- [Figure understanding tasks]
++++

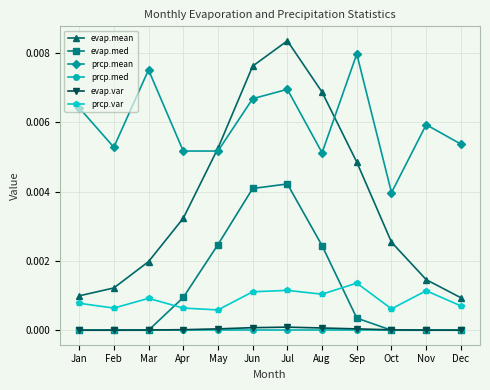

Which category has the highest value across all series?

Jul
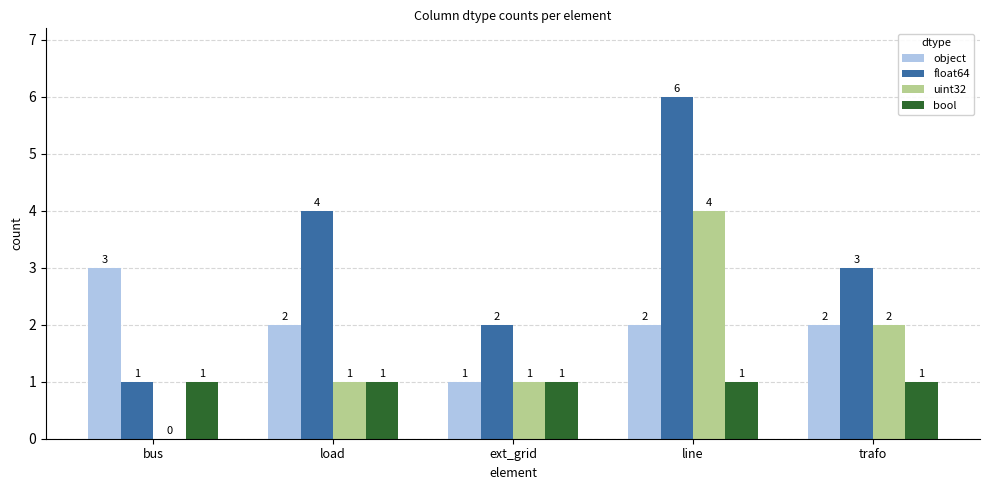

What is the maximum value shown in the chart?

6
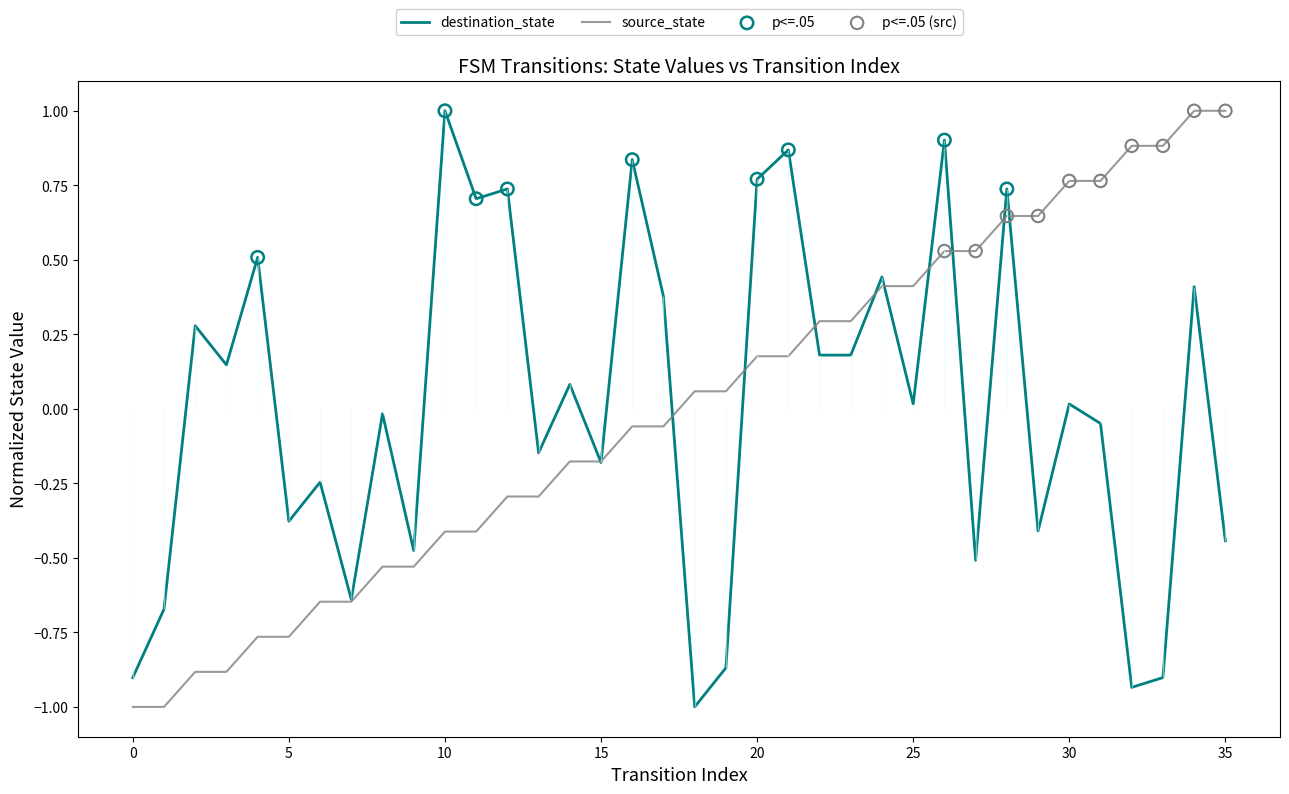

Which series has the largest total across all categories?

destination_state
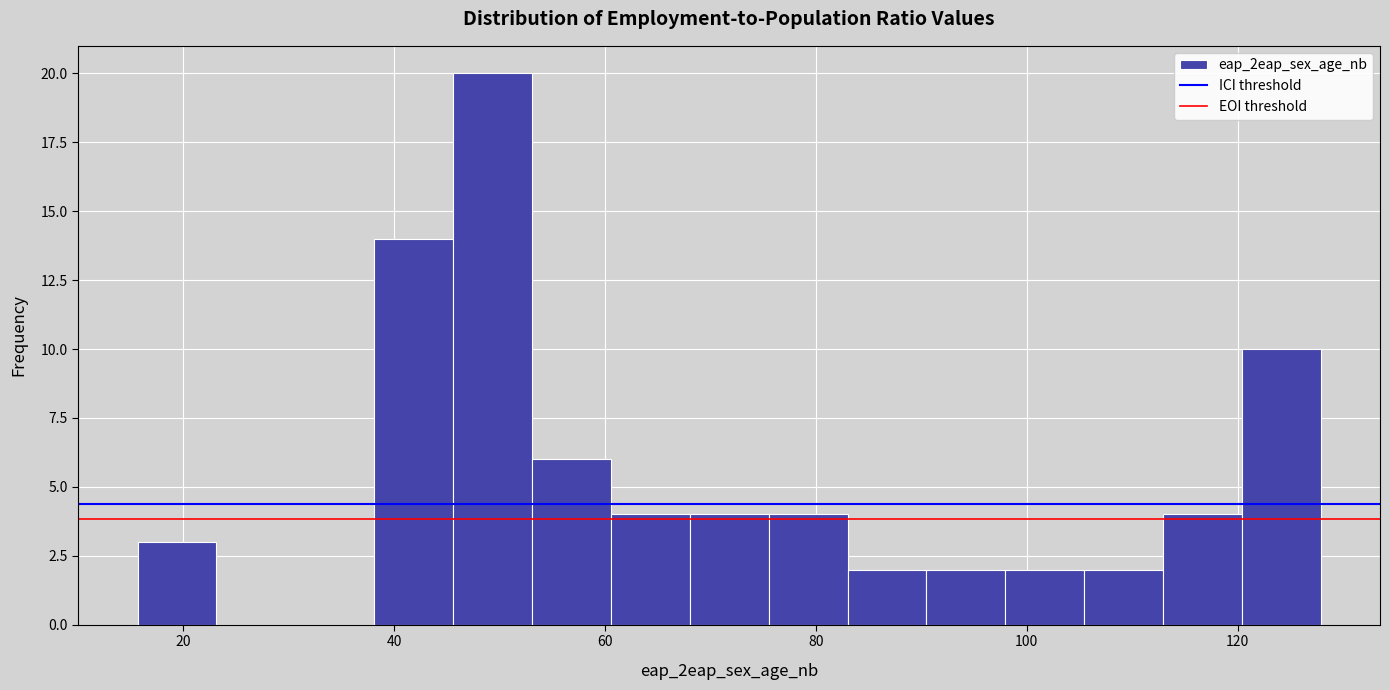

Read against the x-axis, roughly where is the centre of the tallest bar?

50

++++

- [What you will do] Present every line of the entries above as a numbered list, omitting blank lines and the pictures.

- [Answer for this exercise]
1. Which category has the highest value across all series?
2. Jul
3. What is the maximum value shown in the chart?
4. 6
5. Which series has the largest total across all categories?
6. destination_state
7. Read against the x-axis, roughly where is the centre of the tallest bar?
8. 50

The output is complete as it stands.